Consider the two classification problem, our classifier is a hyperplane $w^T x+b=0$, where $w$ is the weight vector, $x$ is the input vector and $b$ is the bias. we have input $x_i\in R^d,i=1,\cdots,n$, class label $y_i\in \{\pm1\}$.Then we need to maximize the margin in order to gain a best hyperplane to separate our data-points well.

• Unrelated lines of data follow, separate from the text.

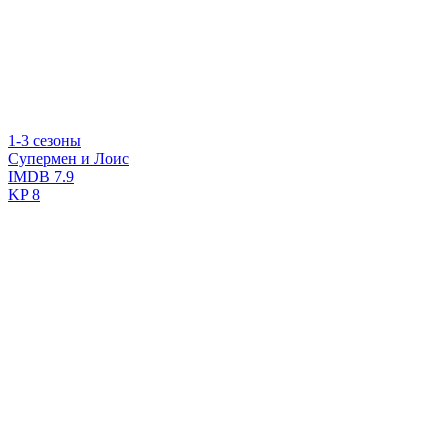
1-3 сезоны
Супермен и Лоис
IMDB
7.9
KP
8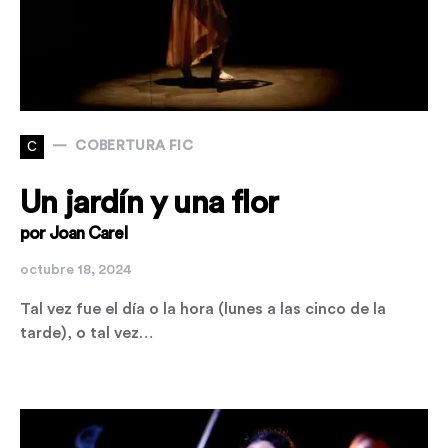
C
COBERTURA FIC
Un jardín y una flor
por Joan Carel
octubre 18, 2024
Tal vez fue el día o la hora (lunes a las cinco de la
tarde), o tal vez…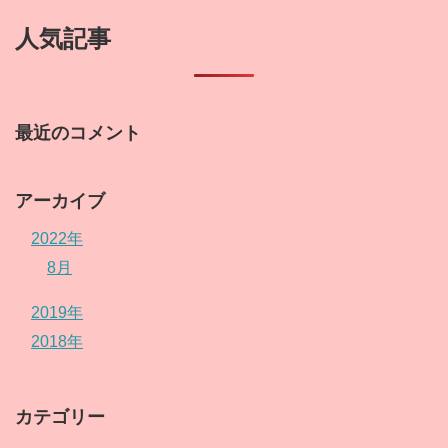
人気記事
最近のコメント
アーカイブ
2022年
8月
2019年
2018年
カテゴリー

The article "Successive overrelaxation for support vector machines " by Mangasarian, O.L (1999 page 2) proposed two SVM models
- (SVM1) $\min_{w,b,\xi}~\frac{1}{2}w^Tw+C\sum_{i=1}^n\xi_i,\quad s.t.~ y_i(w^Tx_i+b)\geqslant 1-\xi_i,\xi_i\geqslant0,i=1,\cdots,n$
- (SVM2) $\min_{w,b,\xi}~\frac{1}{2}(w^Tw+b^2)+C\sum_{i=1}^n\xi_i,\quad s.t.~y_i(w^Tx_i+b)\geqslant 1-\xi_i,\xi_i\geqslant0,i=1,\cdots,n$
He show us that under some conditions, the two problem are equvialent without proof. I get stuck with the proof.
This skill can help us eliminate the equation $\sum\limits_{i=1}^n\alpha_iy_i=0$ in the dual problem, it has been applied in many articles, such as Hsieh C J, Chang K W, Lin C J, et al(2008 page 1).
Thanks for your help.